Two of Navalny's closest allies are set to meet with a dozen EU foreign ministers in Brussels on Sunday to push for sanctions targeting high-profile oligarchs they accuse of funding Putin's regime. 

But diplomats say any measures have to be tied directly to abuses and need to stand up to challenges in court.

Blinken calling 

While European countries appear to be readying a common front against the Kremlin they are also keen to allow for cooperation on efforts to revive the Iran nuclear deal after former U.S. leader Donald Trump withdrew in 2018. 

The EU is currently looking to broker a meeting between Washington, Tehran and other signatories — including Moscow — to try to work out how to salvage the 2015 accord.

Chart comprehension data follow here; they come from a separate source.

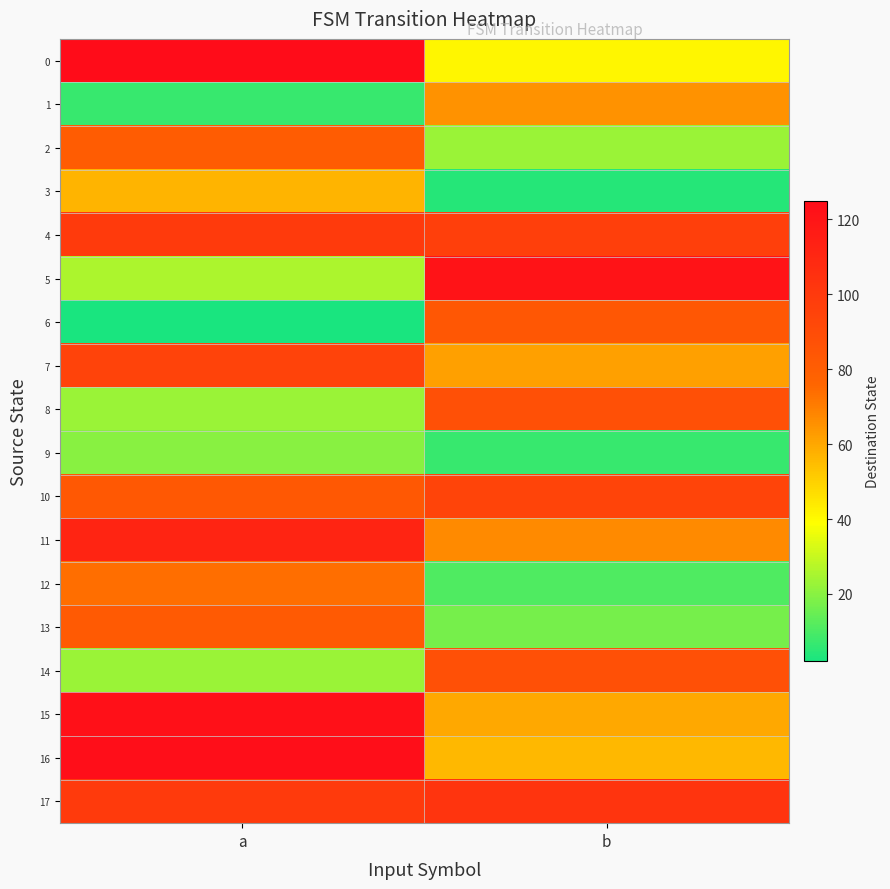

Which series has the largest total across all categories?

17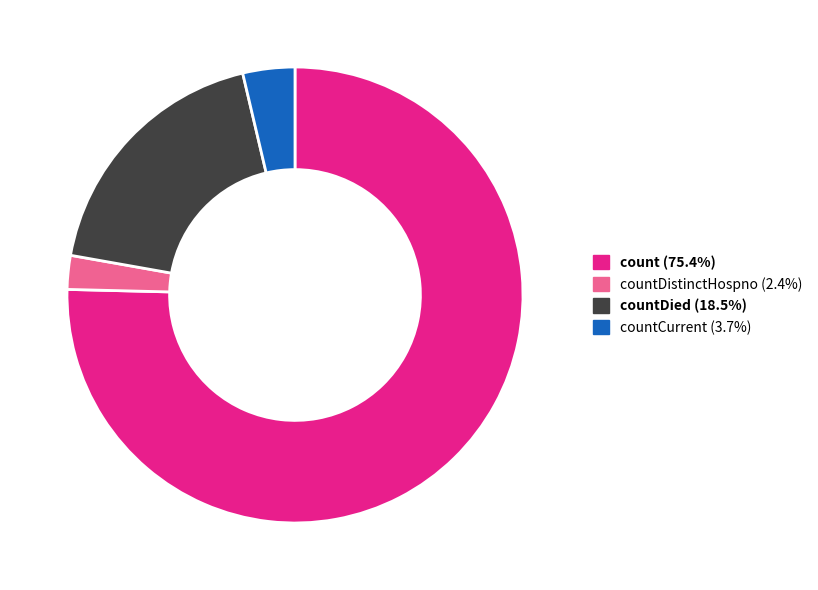

Count the number of slices in the pie.

4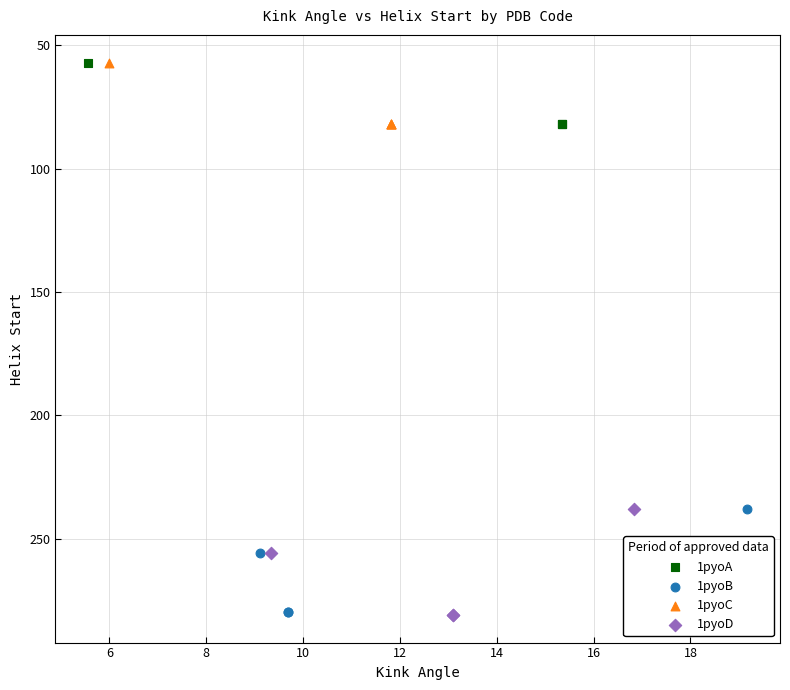

What are all the series names shown in the legend?

1pyoA, 1pyoB, 1pyoC, 1pyoD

The repression in Russia is not the only rights issue set to be addressed at the meeting.

A response to a military coup and increasingly lethal crackdown on protesters in Myanmar is to feature on the agenda, as are measures over disputed elections last year in Venezuela.

The senior EU official said that ministers were expected to move towards sanctioning Myanmar military officers and placing Venezuelan officials on a blacklist.

The focus will pivot to cooperation when America's top diplomat Blinken joins for his first full talks with the bloc, with all sides looking to put the tensions of the Trump era behind them.

The discussion looks likely to range from a joint approach to common adversaries like Russia and China to the pressing issue of the Iran deal.

All 27 ministers are expected to sound out Blinken on what to expect from U.S. President Joe Biden, with broader issues of tackling the climate crisis and pandemic also in the mix.

Biden declared the "transatlantic alliance is back" Friday in a speech seeking to reestablish the U.S. as leader of the West against what he called a global assault on democracy.